Objective: Describe the real-world clinical profile of eculizumab-treated patients by characterizing their short- and long-term clinical and laboratory outcomes.

Methods: This retrospective study used preexisting medical records of eculizumab-treated patients with paroxysmal nocturnal hemoglobinuria (PNH) at the University Hospital Essen. Hematologic response, breakthrough hemolysis, transfusion dependence, and other outcomes were assessed.

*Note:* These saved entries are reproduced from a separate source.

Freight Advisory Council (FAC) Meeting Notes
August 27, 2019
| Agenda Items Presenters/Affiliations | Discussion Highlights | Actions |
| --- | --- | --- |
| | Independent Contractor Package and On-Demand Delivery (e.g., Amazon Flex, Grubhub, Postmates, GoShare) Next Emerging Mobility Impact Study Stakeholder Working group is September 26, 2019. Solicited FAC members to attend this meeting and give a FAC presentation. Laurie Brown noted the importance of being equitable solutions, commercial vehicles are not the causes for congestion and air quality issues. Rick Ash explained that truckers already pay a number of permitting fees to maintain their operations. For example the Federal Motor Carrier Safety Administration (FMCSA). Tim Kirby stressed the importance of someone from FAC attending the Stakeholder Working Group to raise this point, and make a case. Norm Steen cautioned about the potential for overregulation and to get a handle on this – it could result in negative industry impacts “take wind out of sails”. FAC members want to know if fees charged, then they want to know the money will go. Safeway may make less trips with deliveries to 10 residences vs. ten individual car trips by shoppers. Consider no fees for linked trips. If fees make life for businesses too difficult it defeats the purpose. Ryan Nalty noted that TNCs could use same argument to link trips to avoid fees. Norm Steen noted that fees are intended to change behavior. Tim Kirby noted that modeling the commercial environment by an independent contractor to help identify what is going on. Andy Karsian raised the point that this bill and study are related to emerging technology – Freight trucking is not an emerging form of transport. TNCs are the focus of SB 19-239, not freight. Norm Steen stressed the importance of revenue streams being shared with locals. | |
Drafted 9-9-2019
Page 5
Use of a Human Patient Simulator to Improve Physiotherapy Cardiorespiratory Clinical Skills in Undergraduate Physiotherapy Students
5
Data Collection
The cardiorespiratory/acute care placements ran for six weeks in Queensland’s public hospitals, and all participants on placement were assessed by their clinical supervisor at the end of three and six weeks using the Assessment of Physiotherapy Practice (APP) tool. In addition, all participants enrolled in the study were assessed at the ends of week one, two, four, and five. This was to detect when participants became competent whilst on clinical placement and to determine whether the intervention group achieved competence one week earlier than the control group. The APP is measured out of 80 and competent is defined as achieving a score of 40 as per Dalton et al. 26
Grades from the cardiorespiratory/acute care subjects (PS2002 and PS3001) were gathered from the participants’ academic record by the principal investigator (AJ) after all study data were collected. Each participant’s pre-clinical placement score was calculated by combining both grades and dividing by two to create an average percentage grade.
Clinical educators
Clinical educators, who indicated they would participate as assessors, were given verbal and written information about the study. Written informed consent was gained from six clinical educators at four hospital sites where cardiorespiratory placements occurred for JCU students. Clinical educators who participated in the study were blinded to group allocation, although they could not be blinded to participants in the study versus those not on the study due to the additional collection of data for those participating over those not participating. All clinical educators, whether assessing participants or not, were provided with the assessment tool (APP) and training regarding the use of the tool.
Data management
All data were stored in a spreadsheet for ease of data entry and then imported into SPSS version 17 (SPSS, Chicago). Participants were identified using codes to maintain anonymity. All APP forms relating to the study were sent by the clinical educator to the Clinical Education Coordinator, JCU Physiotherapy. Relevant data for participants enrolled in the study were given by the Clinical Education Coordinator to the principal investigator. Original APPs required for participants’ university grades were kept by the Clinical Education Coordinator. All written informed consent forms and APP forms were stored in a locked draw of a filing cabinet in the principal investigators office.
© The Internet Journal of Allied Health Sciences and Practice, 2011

Results: Of 85 patients with PNH, 76 received eculizumab for ≥24 weeks (mean follow-up: 5.59 years; total: 425 person-years). At 24 weeks (n = 57 patients with data), 7% and 9% had complete and major hematologic response, respectively. Breakthrough hemolysis occurred in 8%, and 38% required a blood transfusion. Over long-term follow-up (25-264 weeks), 70%-82% of patients did not achieve complete or major hematologic response in any 24-week period. Breakthrough symptoms, breakthrough hemolysis, and transfusion dependence occurred in 63%, 43%, and 63% of patients, respectively, at any point during follow-up. The majority (79%-89%) of patients did not achieve normalized hemoglobin, with 76%-93% having elevated bilirubin or absolute reticulocyte count in any 24-week window. Mean percentage reduction in lactate dehydrogenase (baseline to end of follow-up) was 80.3% (95% CI, 64.0-96.6).

Conclusions: A considerable proportion of patients with PNH receiving eculizumab did not achieve optimal clinical outcomes and had an ongoing disease burden.